News Releases

February 22, 2022: District Attorney Gascón Sponsors Legislation to Curb Catalytic Converter Thefts

Greg Risling, Assistant Chief
(213) 257-2000

Los Angeles County District Attorney George Gascón was joined today by state lawmakers and Los Angeles Police Chief Michel Moore in support of legislation to reduce catalytic converter thefts.

“Catalytic converters have become a popular target of theft because they contain valuable metals and are untraceable and easy to sell,” District Attorney Gascón said. “This bill will give law enforcement important tools that will reduce property crime and save consumers the money and hassle of replacing the stolen parts.”

District Attorney Gascón thanked State Sens. Thomas Umberg (D-Santa Ana) and Anthony Portantino (D-La Cañada Flintridge) and Chief Moore for their support of this legislation. He also recognized Deputy District Attorneys Seza Mikikian and Alex Karkanen for their help in drafting the bill.

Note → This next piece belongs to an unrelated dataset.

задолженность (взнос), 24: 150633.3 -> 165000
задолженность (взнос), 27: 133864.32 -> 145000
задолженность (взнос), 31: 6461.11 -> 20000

"For whatever reason, car-part thieves are perceived as empty-headed. The reality, however, is that catalytic converter theft can be quite lucrative,” said Sen. Umberg. “This bill is an important step forward in protecting California consumers, aiding our law enforcement agencies with enforcement, and continuing to crack down on illegal and environmentally-degrading car-part and vehicle disposal. We owe it to our communities to be more responsible, as a state, in regulating these illegal activities."

“Catalytic converter thefts are rising and serious. It is a crime that is affecting an increasing number of families in the 25th State Senate District and across the state. We must enact tougher law enforcement strategies and penalties to combat it,” said Sen. Portantino. “SB 986 offers a simple commonsense solution to eliminating the legal challenges of prosecuting the theft of catalytic converters. The bill will also result in a reduction of thefts of used converters, which is good news for both victims and law enforcement. I am proud to be a joint author of this measure with Senator Umberg and I look forward to working with him to curb the rise of catalytic converter thefts in our state.”

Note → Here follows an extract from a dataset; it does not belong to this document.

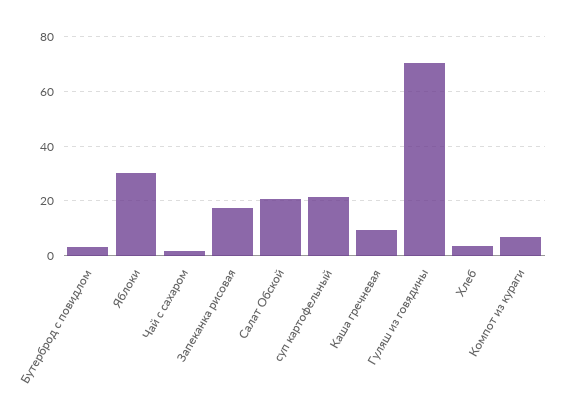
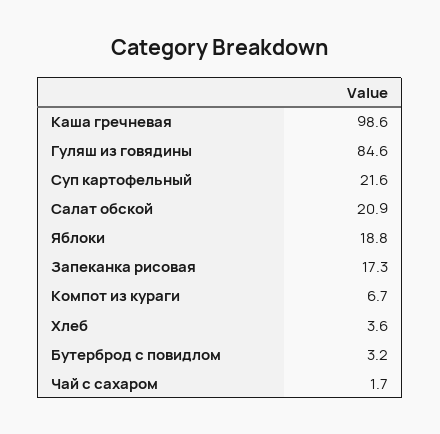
Яблоки: 30 -> 18.8
Каша гречневая: 10 -> 98.6
Гуляш из говядины: 70 -> 84.6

“I’m encouraged by the bill’s focus on accountability for the recycling businesses as they play a key part in the cycle of a catalytic converter theft,” said Chief Moore. “I believe the added responsibilities of confirming the identity of the person in possession of a catalytic converter will help to disincentivize people who are looking to make a quick profit. In addition, having the VIN etched on the catalytic converter provides law enforcement with a way to identify the victim of a theft when they find individuals or businesses in possession of a catalytic converter.”

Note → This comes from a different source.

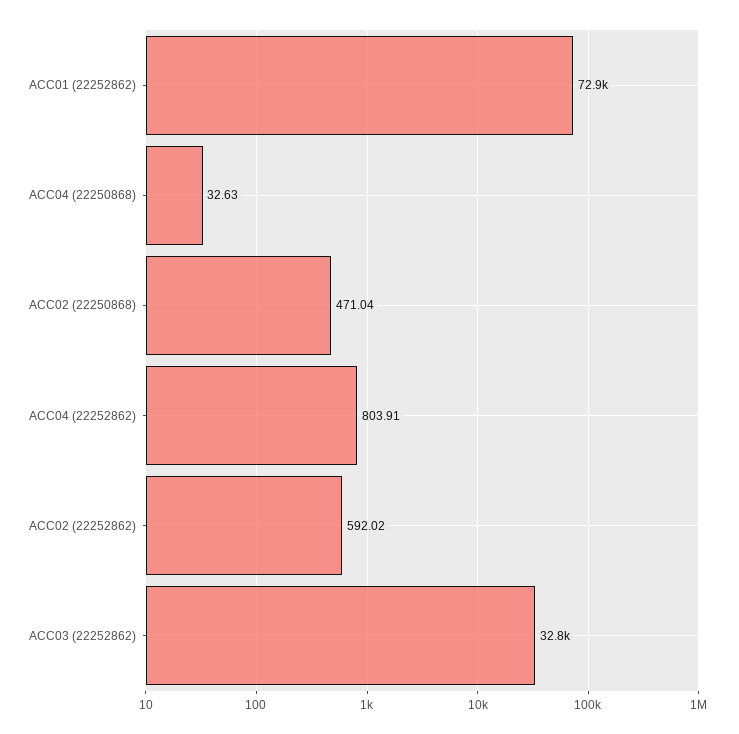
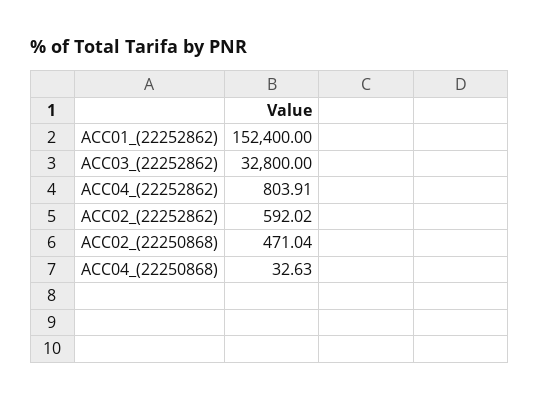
ACC01 (22252862): 72900 -> 152400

Senate Bill 986 would prohibit automobile dealers and retailers from selling a new vehicle unless a vehicle identification number (VIN) has been engraved or etched onto the catalytic converter.

It also would prohibit the cash sales of used catalytic converters by requiring core recyclers to accept only traceable payment methods, such as a credit card.

Catalytic converters, which are used to turn hazardous exhaust into less harmful gases, are made of highly valuable metals such as platinum and can be worth up to $1,200.

The exhaust emission control devices currently are untraceable. Without a unique identifying feature, like a VIN, it is nearly impossible for law enforcement to prove that a particular catalytic converter was stolen.

There has been a sharp rise in catalytic converter thefts nationwide since the COVID-19 pandemic began, according to the National Insurance Crime Bureau. California is among the top five states for catalytic converter thefts, according to the agency.

Last October, District Attorney Gascón called upon four major automobile manufacturers to work with his office to find creative solutions to address the rise in catalytic converter thefts in Los Angeles County.

District Attorney Gascón spearheaded a similar effort to reduce cell phone theft when he was San Francisco’s top prosecutor. He sponsored legislation making California the first state requiring kill switches on cell phones that make the device inoperable if it is stolen.